Department of Psychology, University of Windsor.
Department of Physical Medicine and Rehabilitation, Harvard Medical School.
Psychol Assess. 2021 Jan;33(1):90-96. doi: 10.1037/pas0000958. Epub 2020 Oct 29.
To assess noncredible performance on the NIH Toolbox Cognitive Battery (NIHTB-CB), we developed embedded validity indicators (EVIs). Data were collected from 98 adults (54.1% female) as part of a prospective multicenter cross-sectional study at 4 mild traumatic brain injury (mTBI) specialty clinics. Traditional EVIs and novel item-based EVIs were developed for the NIHTB-CB using the Medical Symptom Validity Test (MSVT) as criterion. The signal detection profile of individual EVIs varied greatly. Multivariate models had superior classification accuracy. Failing ≥4 traditional EVIs at the liberal cutoff or ≥3 at the conservative cutoff produced a good combination of sensitivity (.57 to .61) and specificity (.92 to .94) to MSVT. Combining the traditional and item-based EVIs improved sensitivity (.65 to .70) at comparable specificity (.91 to .95). In conclusion, newly developed EVIs within the NIHTB-CB effectively discriminated between patients who passed versus failed the MSVT. Aggregating EVIs within the same category into validity composites improved signal detection over univariate cutoffs. Item-based EVIs improved classification accuracy over that of traditional EVIs. However, the marginal gains hardly justify the burden of extra calculations. The newly introduced EVIs require cross-validation before wide-spread research or clinical application. (PsycInfo Database Record (c) 2021 APA, all rights reserved).

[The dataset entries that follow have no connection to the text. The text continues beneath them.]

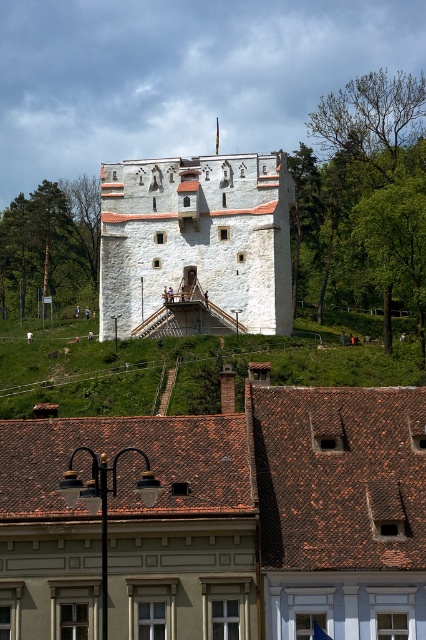
Is point (138, 301) positioned before point (380, 116)?

Yes.

Locate an element on the screen. The height and width of the screenshot is (640, 426). white stone tower at center is located at coordinates click(x=195, y=244).

Does green leafy tree at upper center lie behind green leafy tree at left?

No.

You are a GUI agent. You are given a task and a screenshot of the screen. Output one action in this format:
    pyautogui.click(x=<x>, y=<y>)
    Task: Click on the green leafy tree at upper center
    This screenshot has height=640, width=426.
    Given the screenshot: What is the action you would take?
    pyautogui.click(x=365, y=195)

Find the location of a particular element. white stone tower at center is located at coordinates (195, 244).

Does white stone tower at center appear over green leafy tree at left?

Incorrect, white stone tower at center is not positioned above green leafy tree at left.

The height and width of the screenshot is (640, 426). In order to click on white stone tower at center in this screenshot , I will do `click(195, 244)`.

I want to click on white stone tower at center, so click(x=195, y=244).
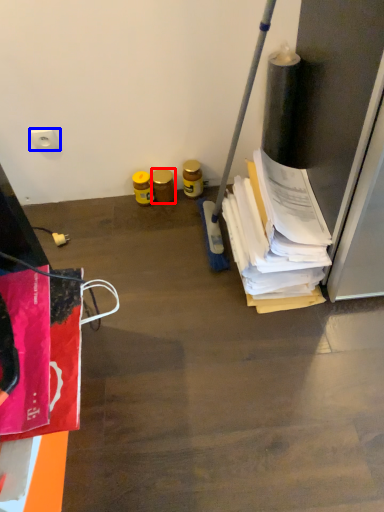
Question: Which object appears closest to the camera in this image, bottle (highlighted by a red box) or power plugs and sockets (highlighted by a blue box)?

Choices:
 (A) bottle
 (B) power plugs and sockets

Answer: (B)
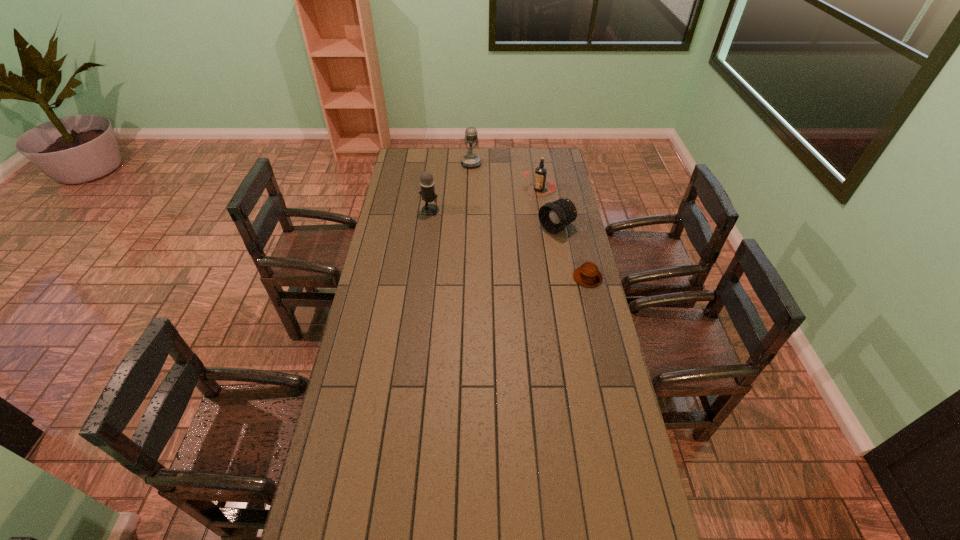
The image size is (960, 540). Find the location of `vacant space on the desktop that is between the nearer microphone and the muffin and is positioned at the front element of the second shortest object`. vacant space on the desktop that is between the nearer microphone and the muffin and is positioned at the front element of the second shortest object is located at coordinates (520, 248).

The width and height of the screenshot is (960, 540). I want to click on vacant spot on the desktop that is between the leftmost object and the muffin and is positioned on the label of the root beer, so click(480, 232).

Locate an element on the screen. free space on the desktop that is between the left microphone and the shortest object and is positioned on the front-facing side of the right microphone is located at coordinates (487, 234).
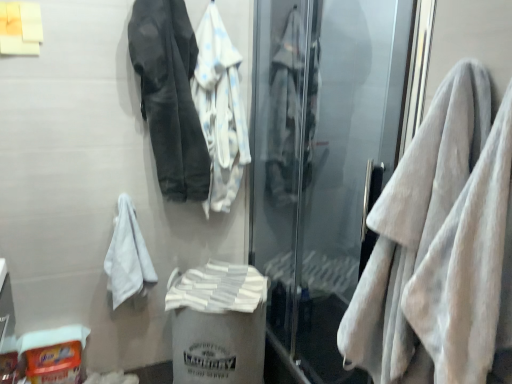
In order to click on white cotton jacket at upper center, marked as the 2th jacket in a left-to-right arrangement in this screenshot , I will do `click(220, 110)`.

What is the approximate width of white soft towel at left, marked as the 2th towel in a right-to-left arrangement?

8.58 inches.

Measure the distance between white soft bath towel at center and camera.

white soft bath towel at center is 1.85 meters from camera.

The width and height of the screenshot is (512, 384). Find the location of `white cotton jacket at upper center, the first jacket in the right-to-left sequence`. white cotton jacket at upper center, the first jacket in the right-to-left sequence is located at coordinates (220, 110).

Is point (211, 100) closer to camera compared to point (234, 267)?

Yes, point (211, 100) is closer to viewer.

Can you see white cotton jacket at upper center, marked as the 2th jacket in a left-to-right arrangement, touching white soft bath towel at center?

No.

Is white cotton jacket at upper center, the first jacket in the right-to-left sequence, facing towards white soft bath towel at center?

No, white cotton jacket at upper center, the first jacket in the right-to-left sequence, is not aimed at white soft bath towel at center.

Are white cotton towel at center and transparent glass screen door at right far apart?

They are positioned close to each other.

Does point (315, 61) appear closer or farther from the camera than point (353, 140)?

Clearly, point (315, 61) is closer to the camera than point (353, 140).

Which object is wider, white cotton towel at center or transparent glass screen door at right?

Wider between the two is white cotton towel at center.

Where is `towel that appears behind the white fluffy towel at right, which is the second towel from back to front`? This screenshot has height=384, width=512. towel that appears behind the white fluffy towel at right, which is the second towel from back to front is located at coordinates (127, 256).

Which is closer, (126,200) or (480,225)?

Point (126,200) appears to be farther away from the viewer than point (480,225).

From the image's perspective, between white soft towel at left, marked as the 2th towel in a right-to-left arrangement, and white fluffy towel at right, positioned as the 1th towel in right-to-left order, which one is located above?

From the image's view, white fluffy towel at right, positioned as the 1th towel in right-to-left order, is above.

Would you say white fluffy towel at right, which is the first towel from front to back, is part of white soft towel at left, which is the second towel from front to back,'s contents?

No, white fluffy towel at right, which is the first towel from front to back, is not a part of white soft towel at left, which is the second towel from front to back.

Which of these two, white fluffy towel at right, positioned as the 1th towel in right-to-left order, or white soft bath towel at center, stands shorter?

white soft bath towel at center is shorter.

Is white soft bath towel at center at the back of white fluffy towel at right, which is the second towel from back to front?

No, white fluffy towel at right, which is the second towel from back to front, is not facing away from white soft bath towel at center.

Considering the relative sizes of dark gray fabric jacket at upper left, the second jacket positioned from the right, and orange plastic bag at lower left, the 1th garbage when ordered from left to right, in the image provided, is dark gray fabric jacket at upper left, the second jacket positioned from the right, wider than orange plastic bag at lower left, the 1th garbage when ordered from left to right,?

Yes, dark gray fabric jacket at upper left, the second jacket positioned from the right, is wider than orange plastic bag at lower left, the 1th garbage when ordered from left to right.

From the image's perspective, is dark gray fabric jacket at upper left, the 1th jacket viewed from the left, located beneath orange plastic bag at lower left, the 1th garbage when ordered from left to right?

No, from the image's perspective, dark gray fabric jacket at upper left, the 1th jacket viewed from the left, is not below orange plastic bag at lower left, the 1th garbage when ordered from left to right.

Could you tell me if dark gray fabric jacket at upper left, the 1th jacket viewed from the left, is turned towards orange plastic bag at lower left, the 1th garbage when ordered from left to right?

No, dark gray fabric jacket at upper left, the 1th jacket viewed from the left, does not turn towards orange plastic bag at lower left, the 1th garbage when ordered from left to right.

From a real-world perspective, which is physically above, dark gray fabric jacket at upper left, the 1th jacket viewed from the left, or orange plastic bag at lower left, acting as the 2th garbage starting from the right?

为了评估 NIH 工具包认知电池(NIHTB-CB)上的不可信表现,我们开发了嵌入式有效性指标(EVIs)。数据来自 98 名成年人(54.1%为女性),作为 4 个轻度创伤性脑损伤(mTBI)专业诊所的前瞻性多中心横断面研究的一部分。使用医学症状效度测试(MSVT)作为标准,为 NIHTB-CB 开发了传统的 EVIs 和基于新项目的 EVIs。个体 EVIs 的信号检测特征差异很大。多变量模型具有更高的分类准确性。在宽松截止值下失败≥4 个传统 EVIs 或在保守截止值下失败≥3 个传统 EVIs 时,对 MSVT 的敏感性(.57 至.61)和特异性(.92 至.94)具有良好的组合。将传统和基于项目的 EVIs 相结合可提高敏感性(.65 至.70),同时保持特异性(.91 至.95)不变。总之,NIHTB-CB 中开发的新 EVIs 可有效区分通过和未通过 MSVT 的患者。将同一类别内的 EVIs 聚合到有效性综合指标中可提高比单变量截止值更好的信号检测。基于项目的 EVIs 提高了传统 EVIs 的分类准确性。然而,边际收益几乎不能证明额外计算的负担是合理的。新引入的 EVIs 需要在广泛研究或临床应用之前进行交叉验证。